I have a problem where a need to calculate cosine similarities
between a numpy array of shape (1, 300) and a matrix of shape (5000000, 300). I have tried multiple different flavors of codes and now I am wondering if there is a way to reduce the run time substantially :
Version 1 : I divide my big matrix into 5 smaller matrix of size 1Mil each:
from scipy import spatial
from concurrent.futures import ThreadPoolExecutor, ProcessPoolExecutor
def cos_matrix_multiplication(vector,matrix_1):
v = vector.reshape(1, -1)
scores1=spatial.distance.cdist(matrix_1, v, 'cosine')
return((scores1[:1]))
pool = ThreadPoolExecutor(8)
URLS=[mat_small1,mat_small2,mat_small3,mat_small4,mat_small5]
neighbors=[]
with concurrent.futures.ThreadPoolExecutor(max_workers=30) as executor:
# Start the load operations and mark each future with its URL
future_to_url = {executor.submit(cos_matrix_multiplication,vec,mat_col): mat_col for mat_col in URLS}
for future in concurrent.futures.as_completed(future_to_url):
url = future_to_url[future]
data = future.result()
neighbors.append(data)
Runtime : 2.48secs
Version 2: Using Numba jit : inspired by this SO answer
@numba.jit('void(f4, f4)',nogil=True)
def cosine_sim(A,B):
scores = np.zeros(A.shape[0])
for i in range(A.shape[0]):
v = A[i]
m = B.shape[1]
udotv = 0
u_norm = 0
v_norm = 0
for j in range(m):
udotv += B[0][j] * v[j]
u_norm += B[0][j] * B[0][j]
v_norm += v[j] * v[j]
ratio = udotv/((u_norm*v_norm)**0.5)
scores[i] = ratio
i += 1
return scores
cosine_sim(matrix,vec)
Runtime 2.34 secs
Version 3: Using Cuda jit (can't really get to work in a reproducible manner each time)
@cuda.jit
def cosine_sim(A,B,C):
#scores = np.zeros(A.shape[0])
for i in range(A.shape[0]):
v = A[i]
m = B.shape[1]
udotv = 0
u_norm = 0
v_norm = 0
for j in range(m):
udotv += B[0][j] * v[j]
u_norm += B[0][j] * B[0][j]
v_norm += v[j] * v[j]
u_norm = math.sqrt(u_norm)
v_norm = math.sqrt(v_norm)
if (u_norm == 0) or (v_norm == 0):
ratio = 1.0
else:
ratio = udotv / (u_norm * v_norm)
C[i,1] = ratio
i += 1
matrix = mat_small1
A_global_mem = cuda.to_device(matrix)
B_global_mem = cuda.to_device(vec)
C_global_mem = cuda.device_array((matrix.shape[0], 1))

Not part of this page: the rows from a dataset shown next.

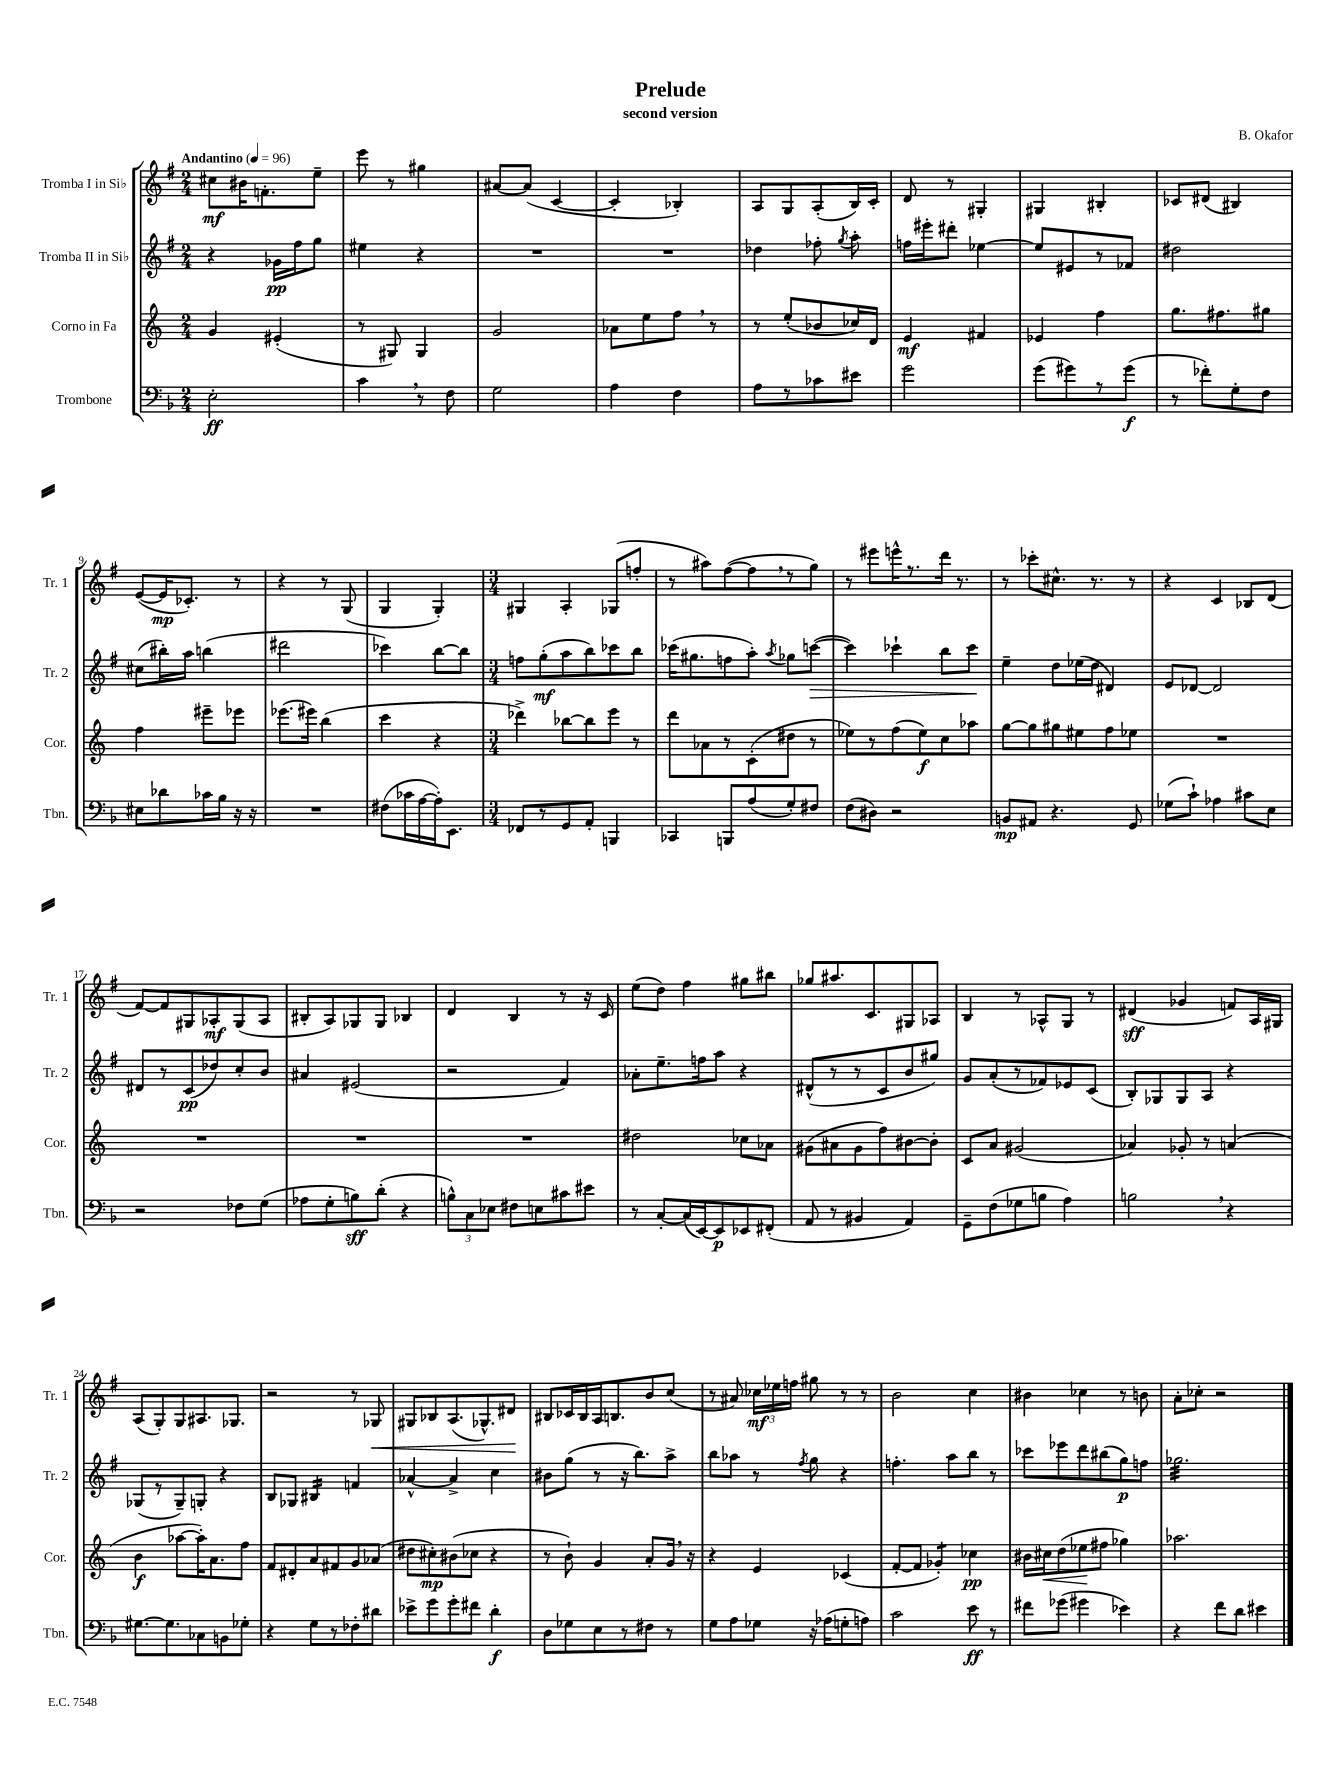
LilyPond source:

\header { title = "Prelude" composer = "B. Okafor" subtitle = "second version" }
<<
\new StaffGroup <<
\new Staff = "s0" \with { instrumentName = "Tromba I in Sib" shortInstrumentName = "Tr. 1" } {
    \clef treble \key g \major \numericTimeSignature \time 2/4 \tempo "Andantino" 4 = 96
    \autoBeamOff cis''8[\mf bis'16 f'8.-. e''8]-- |
    e'''8 r8 gis''4 |
    ais'8[~ ais'8]( c'4~ |
    c'4-. bes4-.) |
    a8[ g8 a8-.( b16) c'16]-. |
    d'8 r8 gis4-. |
    gis4 bis4-. |
    ces'8[ dis'8]( bis4) |
    e'8[~( e'16\mp ces'8.]-.) r8 |
    r4 r8 g8( |
    g4 g4-.) |
    \numericTimeSignature \time 3/4 gis4 a4-. ges8[( f''8]-. |
    r8 ais''8[) fis''8~( fis''8 \breathe r8 g''8]) |
    r8 eis'''8[ e'''16-^ r8. d'''16] r8. |
    r8 ces'''8[-. cis''8.]-^ r8. r8 |
    r4 c'4 bes8[ d'8]( |
    fis'8[~) fis'8 gis8 aes8-.\mf gis8( aes8] |
    bis8[-. a8) ges8 ges8] bes4 |
    d'4 b4 r8 r16 c'16 |
    e''8[( d''8]) fis''4 gis''8[ bis''8] |
    ges''8[ ais''8. c'8. gis8 aes8] |
    b4 r8 aes8[-^ g8] r8 |
    dis'4\sff( ges'4 f'8[) a16 gis16] |
    a8[( g8-.) g8 ais8. ges8.] |
    r2 r8 ges8\< |
    gis8[ bes8 a8.( ges8.-^) dis'8]\! |
    bis8[ ces'16 bis16 a16 b8. b'8 c''8]( |
    r8 ais'8) \tuplet 3/2 { ces''16[\mf ees''16 f''16] } gis''8 r8 r8 |
    b'2 c''4 |
    bis'4 ces''4 r8 b'8 |
    a'8[-. ces''8]-. r2 \bar "|." |
}
\new Staff = "s1" \with { instrumentName = "Tromba II in Sib" shortInstrumentName = "Tr. 2" } {
    \clef treble \key g \major \numericTimeSignature \time 2/4
    \autoBeamOff r4 ges'16[\pp fis''16 g''8] |
    eis''4 r4 |
    R2 |
    R2 |
    des''4 fes''8-. \acciaccatura { g''8 } a''8-. |
    f''16[ eis'''16-. dis'''8]-. ees''4~ |
    ees''8[ eis'8 r8 fes'8] |
    dis''2 |
    cis''8[( bis''16-.) a''16] b''4( |
    dis'''2 |
    ces'''4) b''8[~ b''8] |
    \numericTimeSignature \time 3/4 f''8[ g''8-.\mf( a''8 b''8) ces'''8 b''8] |
    ces'''16[( gis''8. f''8 a''8]-.) \acciaccatura { a''8 } ges''8[ c'''8]~\>( |
    c'''4) ces'''4-! b''8[ ces'''8]\! |
    e''4-- d''8[ ees''16( d''16] dis'4) |
    e'8[ des'8]~ des'2 |
    dis'8[ r8 c'8\pp( des''8) c''8-. b'8] |
    ais'4 eis'2( |
    r2 fis'4) |
    aes'8[-. e''8.-- f''16 a''8] r4 |
    dis'8[-^( r8 r8 c'8 b'8 gis''8]) |
    g'8[ a'8-.( r8 fes'8) ees'8 c'8]( |
    b8[-.) ges8 ges8 a8] r4 |
    ges8[( r8 ges8--) g8]-. r4 |
    b8[ ges8] bis4:16 f'4 |
    aes'4~-^ aes'4-> c''4 |
    bis'8[ g''8]( r8 r16 b''8.[) a''8]-> |
    b''8[ aes''8] r8 \acciaccatura { fis''8 } g''8 r4 |
    f''4.-. a''8[ b''8] r8 |
    ces'''8[ ees'''8 d'''8 bis''8( g''8\p) f''8] |
    ges''2.:32 \bar "|." |
}
\new Staff = "s2" \with { instrumentName = "Corno in Fa" shortInstrumentName = "Cor." } {
    \clef treble \key c \major \numericTimeSignature \time 2/4
    \autoBeamOff g'4 eis'4-.( |
    r8 gis8) gis4 |
    g'2 |
    aes'8[ e''8 f''8] \breathe r8 |
    r8 e''8[-.( bes'8 ces''16) d'16] |
    e'4\mf fis'4 |
    ees'4 f''4 |
    g''8.[ fis''8. gis''8] |
    f''4 eis'''8[-- ees'''8] |
    ees'''8.[( eis'''16]) b''4( |
    c'''4 r4 |
    \numericTimeSignature \time 3/4 des'''4->) bes''8[~ bes''8 e'''8] r8 |
    d'''8[ aes'8 r8 c'8-.( dis''8] r8 |
    ees''8[) r8 f''8( ees''8\f) c''8 aes''8] |
    g''8[~ g''8 gis''8 eis''8 f''8 ees''8] |
    R2. |
    R2. |
    R2. |
    R2. |
    dis''2 ces''8[ aes'8] |
    gis'8[( ais'8 gis'8 f''8) bis'8~ bis'8]-. |
    c'8[ a'8] gis'2( |
    aes'4) ges'8-. r8 a'4( |
    b'4\f aes''8[~ aes''16-.) a'8. f''8] |
    f'8[ dis'8-. a'8 fis'8 g'8 aes'8]( |
    dis''8[ cis''8-.\mp) bis'8( ces''8] r4 |
    r8 b'8-!) g'4 a'8[-. g'16] \breathe r16 |
    r4 e'4 ces'4( |
    f'8[~-. f'8] ges'4:8-.) ces''4\pp |
    bis'16[ cis''16\< d''8( ees''8\! fis''8] ges''4) |
    aes''2. \bar "|." |
}
\new Staff = "s3" \with { instrumentName = "Trombone" shortInstrumentName = "Tbn." } {
    \clef bass \key f \major \numericTimeSignature \time 2/4
    \autoBeamOff e2-.\ff |
    c'4 \breathe r8 f8 |
    g2 |
    a4 f4 |
    a8[ r8 ces'8 eis'8] |
    g'2 |
    g'8[( gis'8) r8 gis'8]\f( |
    r8 fes'8[-.) g8-. f8] |
    eis8[ des'8 ces'16 bes16] r16 r16 |
    R2 |
    fis8[( ces'16 a16~ a16-.) e,8.] |
    \numericTimeSignature \time 3/4 fes,8[ r8 g,8 a,8]-. b,,4 |
    ces,4 b,,8[ a8( g8-.) fis8] |
    f8[( dis8]) r2 |
    b,8[\mp ais,8] r4. g,8 |
    ges8[( c'8]-!) aes4 cis'8[ e8] |
    r2 fes8[ g8]( |
    aes8[ g8-. b8\sff) d'8]-.( r4 |
    \tuplet 3/2 { b8[-^) c8 ees8] } fis8[ e8 cis'8 eis'8] |
    r8 c8[~-. c16( e,16~) e,8\p ees,8 fis,8]-.( |
    a,8 r8 bis,4 a,4) |
    g,8[-- f8( ges8 b8] a4) |
    b2 \breathe r4 |
    gis8.[~ gis8. ces8 b,8 ges8]-. |
    r4 g8[ r8 fes8-. dis'8] |
    ees'8[-> g'8 g'8-. fis'8] d'4-.\f |
    d8[ ges8 e8 r8 fis8] r8 |
    g8[ a8 ges8] r16 aes16[( g8-. a8]) |
    c'2 e'8\ff r8 |
    fis'8[ ges'8]( gis'4 ees'4) |
    r4 f'8[ d'8] eis'4 \bar "|." |
}
>>
>>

threadsperblock = (16, 16)
blockspergrid_x = int(math.ceil(A_global_mem.shape[0] / threadsperblock[0]))
blockspergrid_y = int(math.ceil(B_global_mem.shape[1] / threadsperblock[1]))
blockspergrid = (blockspergrid_x, blockspergrid_y)
cosine_sim[blockspergrid, threadsperblock](A_global_mem, B_global_mem, C_global_mem)
C = C_global_mem.copy_to_host()
results in :
CudaAPIError: [702] Call to cuMemcpyDtoH results in CUDA_ERROR_LAUNCH_TIMEOUT
The matrix is dense, and the My GPU is 8gb ram, and total size of the matrix is about 4.7gb. Can a GPU expedite this at all?